Gas prices burden families, Obama says at food pantry


Last week, McCain held events in Cincinnati and Youngstown.

COLUMBUS (AP) — Visiting an eastern Ohio food pantry on Tuesday, Barack Obama said he’s heard firsthand from families struggling with the high cost of gasoline and its effect on their budgets.

Obama said people are making choices between the type of food they can buy because they’re spending as much as $200 more a month in gasoline.

“I hear from families every single day who are feeling the crushing burden of higher gas prices,” Obama said at Eastside Community Ministry in Zanesville. “This is putting an enormous burden on individual families, and it’s a drain on our entire economy.”

Eastside Community Ministry in Zanesville operates one of 12 food banks in Muskingum County, all of which have seen an increase in demand this past year.

During his trip to must-win Ohio, Obama said he would continue and expand a program begun under President Bush that steers federal social service dollars to religious groups.

“This council will not just be another name on the White House organization chart — it will be a critical part of my administration,” he said.

Obama said it was organizations such as Eastside Community Ministry that led him toward a career in public service.

Obama’s trip to Zanesville, his second to Ohio in two weeks, is part of Obama’s strategy to visit as many parts of the state as possible.

In the March primary, Obama won the greater Cincinnati, Dayton, Columbus and Cleveland areas, along with Delaware County in north-central Ohio, while Hillary Rodham Clinton won the rest of the state, from smaller cities to suburbs to rural areas. Her campaign attributed her success to a model of statewide visits championed by Gov. Ted Strickland.

“This visit reflects Sen. Obama’s commitment to campaigning all across Ohio, talking to people in all communities about the challenges they’re facing,” said campaign spokesman Isaac Baker.

Sen. John McCain was in Ohio two days last week, holding town hall meetings and fundraisers in Cincinnati and Youngstown.

The Republican National Committee continued to criticize Obama for comments made by campaign surrogates questioning whether McCain’s military service qualified him to be president.

“Obama’s ‘say anything to get elected’ tour continues today in Ohio where he’ll attempt to showcase public service while his campaign surrogates routinely attack John McCain’s service to our country,” said RNC spokeswoman Blair Latoff.

Over the past two years the number of Ohioans served by soup kitchens has risen more than 50 percent.

The number of households served by Ohio’s food banks rose 18 percent from January 2006 to January 2008, according to the Ohio Association of Second Harvest Foodbanks.

“A lot of those we see in this community who are needing assistance have some decisions to make,” said Gretchen Sayre, who runs a soup kitchen in Zanesville close to the one Obama visited. “They either buy food and medicine, pay their bills or they buy gas to get back and forth to work.”
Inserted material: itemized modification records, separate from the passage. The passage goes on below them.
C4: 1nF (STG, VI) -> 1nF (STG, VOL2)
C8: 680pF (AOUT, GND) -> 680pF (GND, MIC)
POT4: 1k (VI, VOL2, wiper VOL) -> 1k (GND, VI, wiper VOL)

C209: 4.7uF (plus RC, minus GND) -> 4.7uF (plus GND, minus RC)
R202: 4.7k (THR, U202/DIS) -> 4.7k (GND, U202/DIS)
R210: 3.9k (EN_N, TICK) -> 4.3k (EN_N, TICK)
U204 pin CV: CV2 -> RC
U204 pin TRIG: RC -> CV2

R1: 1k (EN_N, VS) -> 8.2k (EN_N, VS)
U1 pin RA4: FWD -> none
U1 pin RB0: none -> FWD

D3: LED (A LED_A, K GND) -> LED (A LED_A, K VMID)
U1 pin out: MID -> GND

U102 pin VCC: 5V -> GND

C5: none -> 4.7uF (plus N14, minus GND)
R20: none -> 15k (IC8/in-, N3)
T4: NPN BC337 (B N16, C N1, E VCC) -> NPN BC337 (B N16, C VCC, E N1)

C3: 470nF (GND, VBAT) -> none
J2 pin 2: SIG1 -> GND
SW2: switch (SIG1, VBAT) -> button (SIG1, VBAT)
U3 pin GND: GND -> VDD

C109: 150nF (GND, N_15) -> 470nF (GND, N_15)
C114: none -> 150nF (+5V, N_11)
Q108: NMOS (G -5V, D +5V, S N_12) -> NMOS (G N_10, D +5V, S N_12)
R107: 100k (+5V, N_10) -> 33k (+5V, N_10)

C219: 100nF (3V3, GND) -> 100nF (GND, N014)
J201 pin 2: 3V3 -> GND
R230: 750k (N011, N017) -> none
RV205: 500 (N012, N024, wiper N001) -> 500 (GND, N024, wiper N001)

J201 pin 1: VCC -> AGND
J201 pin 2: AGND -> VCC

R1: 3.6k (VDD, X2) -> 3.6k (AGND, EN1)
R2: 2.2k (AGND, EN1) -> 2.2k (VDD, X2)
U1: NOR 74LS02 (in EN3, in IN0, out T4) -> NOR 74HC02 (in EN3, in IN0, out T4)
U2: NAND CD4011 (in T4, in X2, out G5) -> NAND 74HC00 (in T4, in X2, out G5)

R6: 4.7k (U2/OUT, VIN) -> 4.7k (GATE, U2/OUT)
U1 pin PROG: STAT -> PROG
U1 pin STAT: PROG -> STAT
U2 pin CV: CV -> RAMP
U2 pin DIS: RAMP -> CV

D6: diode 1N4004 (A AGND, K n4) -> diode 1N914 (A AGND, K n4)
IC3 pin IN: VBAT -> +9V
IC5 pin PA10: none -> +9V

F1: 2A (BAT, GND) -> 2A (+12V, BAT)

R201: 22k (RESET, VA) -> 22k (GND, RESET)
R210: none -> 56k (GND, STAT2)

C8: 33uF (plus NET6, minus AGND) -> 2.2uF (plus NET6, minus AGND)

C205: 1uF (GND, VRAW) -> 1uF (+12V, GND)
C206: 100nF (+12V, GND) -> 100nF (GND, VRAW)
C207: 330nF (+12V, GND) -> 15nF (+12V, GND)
One in every five families in Zanesville is below the federal poverty level. The city of about 25,000 is slowly losing population, according to U.S. Census data. The May unemployment rate for surrounding Muskingum County was 7.4 percent, well above Ohio’s already high rate of 6.3 percent.

The number of people served by soup kitchens rose 53 percent in Ohio during the same time, while the amount of food distributed to the state’s food pantries dropped 19 percent.

Nationally, food banks reported a 15 percent to 20 percent average increase in the number of people requesting help over the past year.

The national survey by America’s Second Harvest also found that nearly 55 percent of food banks — which includes soup kitchens and food pantries — reduced or are considering reducing the amount of food offered to clients.

The Ohio food bank association has been sounding warning bells for several years about the increasing number of people needing extra help with food and other basics.

“This is not an increase that is going to go away by a few sound bytes,” said Lisa Hamler-Fugitt, executive director of the Ohio food bank association. “It’s going to take sound and effective public policy at all levels.”